"Hey Juri, what's going on with you today?"
Even in the crowded, jostling of the ship's dining room mostly used by the ship's staff, Juri could hear Selene's voice perfectly. Along with her easy, outgoing demeanor, Selene had a strong, audible voice that always seemed to carry.
Juri heaved an inward sigh, careful not to let Selene see a sign that anything was amiss. Selene was still her friend. She had done nothing in the world wrong. It wasn't like Juri had offered up some kind of grand confession of love for Adam Haynes.
Yet, somewhere deep inside she couldn't hide the hurt she felt. This bitter aftertaste of betrayal lingered despite her best efforts to wash it all away with a few sips of the best liquor this ship had to offer.

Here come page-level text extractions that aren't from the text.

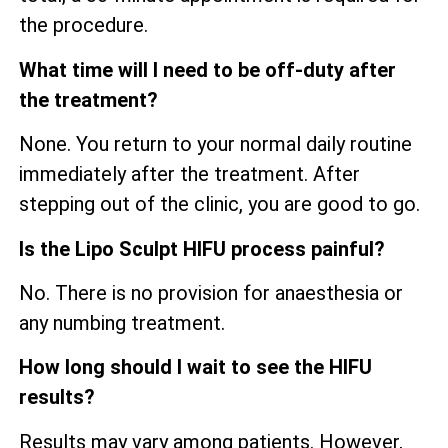
the procedure.
What time will I need to be off-duty after
the treatment?
None. You return to your normal daily routine
immediately after the treatment. After
stepping out of the clinic, you are good to go.
Is the Lipo Sculpt HIFU process painful?
No. There is no provision for anaesthesia or
any numbing treatment.
How long should I wait to see the HIFU
results?
Results may vary among patients. However,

Juri would never have been the type to willingly admit that she found Adam attractive, let alone hint about it to anyone else. Looking back on it now, she wasn't sure she knew there was anything to confess.
She may have been lying to herself but she never had an inkling of just how deep her crush ran. Not until seeing him with somebody else, and her friend, no less, it felt like a sad way for Juri to realize that there was more than simple attraction despite Adam's obliviousness.

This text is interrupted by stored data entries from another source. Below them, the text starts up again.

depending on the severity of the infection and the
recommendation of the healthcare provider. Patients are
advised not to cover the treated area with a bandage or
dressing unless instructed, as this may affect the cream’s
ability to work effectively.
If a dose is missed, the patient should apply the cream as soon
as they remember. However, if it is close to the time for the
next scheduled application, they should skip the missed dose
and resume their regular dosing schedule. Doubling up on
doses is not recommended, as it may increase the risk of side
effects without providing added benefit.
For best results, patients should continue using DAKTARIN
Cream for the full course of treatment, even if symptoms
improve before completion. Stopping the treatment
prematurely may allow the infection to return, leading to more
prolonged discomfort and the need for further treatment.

In the time she'd been on the ship, with almost zero one on one interaction, Juri had started to develop feelings for the guy. Now that she understood how completely he was off limits, she wasn't sure where those feelings were supposed to go.
She couldn't keep them, and she didn't know how to get rid of them, which left her approximately nowhere at all. And had she allowed this to show in the week since her accidental spying?
Had she said something, done something, to clue Selene into the fact that things with Juri weren't as right as they had once been? She hadn't thought so, but now she saw that she was wrong.
Selene's brow was furrowed with concern and possibly a little confusion thrown into the mix.
"Juri? Are you still here with me?" Selene pressed, setting her plate and a glass of wine on the table and plopping down in the seat directly to Juri's right.
"I'm here," Juri answered sheepishly, picking at the salad before her in a most unconvincing manner.
"Seriously, girl, what's going on with you? You've been sort of off this week if you don't mind my saying. You just don't seem like yourself," Selene said gently.
It briefly crossed Juri's mind to say that Selene had no way of knowing what herself was, and then instantly felt sorry for it. Selene had no idea, after all. There was no way that Juri could tell her, either. She knew this and mourned the erecting of a wall in her new friendship, one she doubted she would ever be able to take back down again completely.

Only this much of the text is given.